## Supplied material
****************
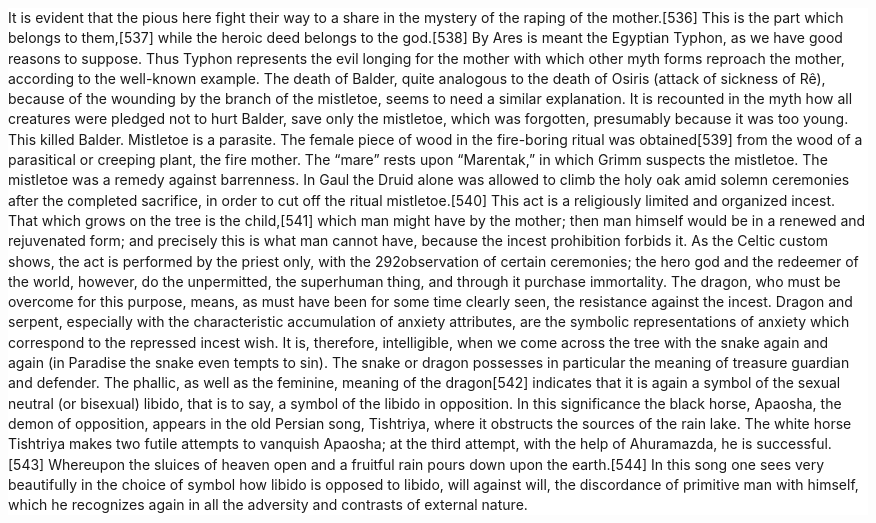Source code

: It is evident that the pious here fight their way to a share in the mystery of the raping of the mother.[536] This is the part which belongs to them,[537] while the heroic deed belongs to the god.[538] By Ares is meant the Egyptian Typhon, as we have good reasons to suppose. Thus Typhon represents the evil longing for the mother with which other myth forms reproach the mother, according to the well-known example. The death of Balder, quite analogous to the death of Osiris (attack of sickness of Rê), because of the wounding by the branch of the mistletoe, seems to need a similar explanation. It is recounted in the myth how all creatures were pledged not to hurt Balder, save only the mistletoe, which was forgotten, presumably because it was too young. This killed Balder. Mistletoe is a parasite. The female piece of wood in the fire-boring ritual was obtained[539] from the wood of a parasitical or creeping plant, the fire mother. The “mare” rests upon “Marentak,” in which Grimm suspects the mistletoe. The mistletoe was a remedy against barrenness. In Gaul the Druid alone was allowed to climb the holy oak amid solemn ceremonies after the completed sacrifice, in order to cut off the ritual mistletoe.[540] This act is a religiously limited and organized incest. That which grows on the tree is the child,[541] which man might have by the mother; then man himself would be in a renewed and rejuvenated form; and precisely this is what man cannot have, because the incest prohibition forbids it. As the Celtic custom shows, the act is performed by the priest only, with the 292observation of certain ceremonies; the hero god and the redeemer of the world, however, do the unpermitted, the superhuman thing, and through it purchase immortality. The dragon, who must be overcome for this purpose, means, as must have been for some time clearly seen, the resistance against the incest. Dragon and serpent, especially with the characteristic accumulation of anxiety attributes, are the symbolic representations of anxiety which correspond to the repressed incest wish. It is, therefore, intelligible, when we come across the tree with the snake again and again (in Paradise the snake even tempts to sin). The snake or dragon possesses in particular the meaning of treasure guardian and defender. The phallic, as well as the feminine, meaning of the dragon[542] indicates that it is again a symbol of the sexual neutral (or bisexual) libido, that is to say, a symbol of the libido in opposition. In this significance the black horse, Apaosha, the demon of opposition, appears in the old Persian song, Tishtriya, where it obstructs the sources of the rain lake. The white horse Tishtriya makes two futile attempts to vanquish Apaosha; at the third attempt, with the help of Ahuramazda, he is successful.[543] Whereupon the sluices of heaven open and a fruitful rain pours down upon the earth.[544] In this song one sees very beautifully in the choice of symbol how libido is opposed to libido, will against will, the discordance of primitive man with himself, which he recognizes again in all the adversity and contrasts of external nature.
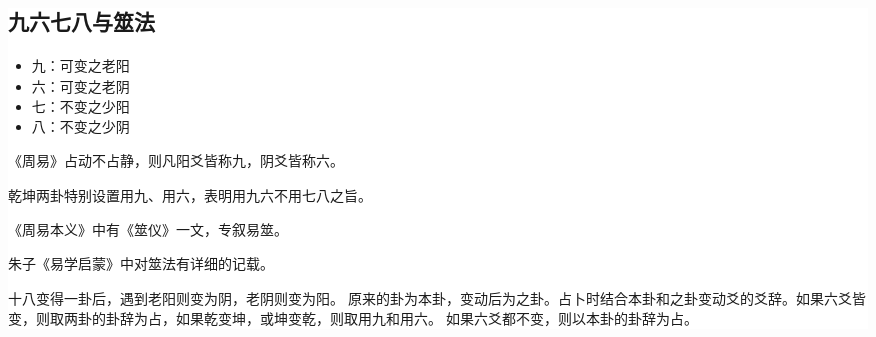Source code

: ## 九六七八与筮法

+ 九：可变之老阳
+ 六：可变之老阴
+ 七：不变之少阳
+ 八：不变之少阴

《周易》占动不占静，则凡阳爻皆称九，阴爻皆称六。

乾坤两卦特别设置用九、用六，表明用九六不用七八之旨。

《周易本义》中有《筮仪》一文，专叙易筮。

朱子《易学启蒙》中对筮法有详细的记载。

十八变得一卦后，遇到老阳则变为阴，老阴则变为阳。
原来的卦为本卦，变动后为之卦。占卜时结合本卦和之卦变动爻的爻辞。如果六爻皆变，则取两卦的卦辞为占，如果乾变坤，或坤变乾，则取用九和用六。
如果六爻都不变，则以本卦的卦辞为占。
****************
## Task statement
Can you write out all the records again with "老阳" replaced by "太阳" wherever it appears, changing nothing else and leaving out the pictures?

## Response to the exercise
Source code

: It is evident that the pious here fight their way to a share in the mystery of the raping of the mother.[536] This is the part which belongs to them,[537] while the heroic deed belongs to the god.[538] By Ares is meant the Egyptian Typhon, as we have good reasons to suppose. Thus Typhon represents the evil longing for the mother with which other myth forms reproach the mother, according to the well-known example. The death of Balder, quite analogous to the death of Osiris (attack of sickness of Rê), because of the wounding by the branch of the mistletoe, seems to need a similar explanation. It is recounted in the myth how all creatures were pledged not to hurt Balder, save only the mistletoe, which was forgotten, presumably because it was too young. This killed Balder. Mistletoe is a parasite. The female piece of wood in the fire-boring ritual was obtained[539] from the wood of a parasitical or creeping plant, the fire mother. The “mare” rests upon “Marentak,” in which Grimm suspects the mistletoe. The mistletoe was a remedy against barrenness. In Gaul the Druid alone was allowed to climb the holy oak amid solemn ceremonies after the completed sacrifice, in order to cut off the ritual mistletoe.[540] This act is a religiously limited and organized incest. That which grows on the tree is the child,[541] which man might have by the mother; then man himself would be in a renewed and rejuvenated form; and precisely this is what man cannot have, because the incest prohibition forbids it. As the Celtic custom shows, the act is performed by the priest only, with the 292observation of certain ceremonies; the hero god and the redeemer of the world, however, do the unpermitted, the superhuman thing, and through it purchase immortality. The dragon, who must be overcome for this purpose, means, as must have been for some time clearly seen, the resistance against the incest. Dragon and serpent, especially with the characteristic accumulation of anxiety attributes, are the symbolic representations of anxiety which correspond to the repressed incest wish. It is, therefore, intelligible, when we come across the tree with the snake again and again (in Paradise the snake even tempts to sin). The snake or dragon possesses in particular the meaning of treasure guardian and defender. The phallic, as well as the feminine, meaning of the dragon[542] indicates that it is again a symbol of the sexual neutral (or bisexual) libido, that is to say, a symbol of the libido in opposition. In this significance the black horse, Apaosha, the demon of opposition, appears in the old Persian song, Tishtriya, where it obstructs the sources of the rain lake. The white horse Tishtriya makes two futile attempts to vanquish Apaosha; at the third attempt, with the help of Ahuramazda, he is successful.[543] Whereupon the sluices of heaven open and a fruitful rain pours down upon the earth.[544] In this song one sees very beautifully in the choice of symbol how libido is opposed to libido, will against will, the discordance of primitive man with himself, which he recognizes again in all the adversity and contrasts of external nature.
Source code

: ## 九六七八与筮法

+ 九：可变之太阳
+ 六：可变之老阴
+ 七：不变之少阳
+ 八：不变之少阴

《周易》占动不占静，则凡阳爻皆称九，阴爻皆称六。

乾坤两卦特别设置用九、用六，表明用九六不用七八之旨。

《周易本义》中有《筮仪》一文，专叙易筮。

朱子《易学启蒙》中对筮法有详细的记载。

十八变得一卦后，遇到太阳则变为阴，老阴则变为阳。
原来的卦为本卦，变动后为之卦。占卜时结合本卦和之卦变动爻的爻辞。如果六爻皆变，则取两卦的卦辞为占，如果乾变坤，或坤变乾，则取用九和用六。
如果六爻都不变，则以本卦的卦辞为占。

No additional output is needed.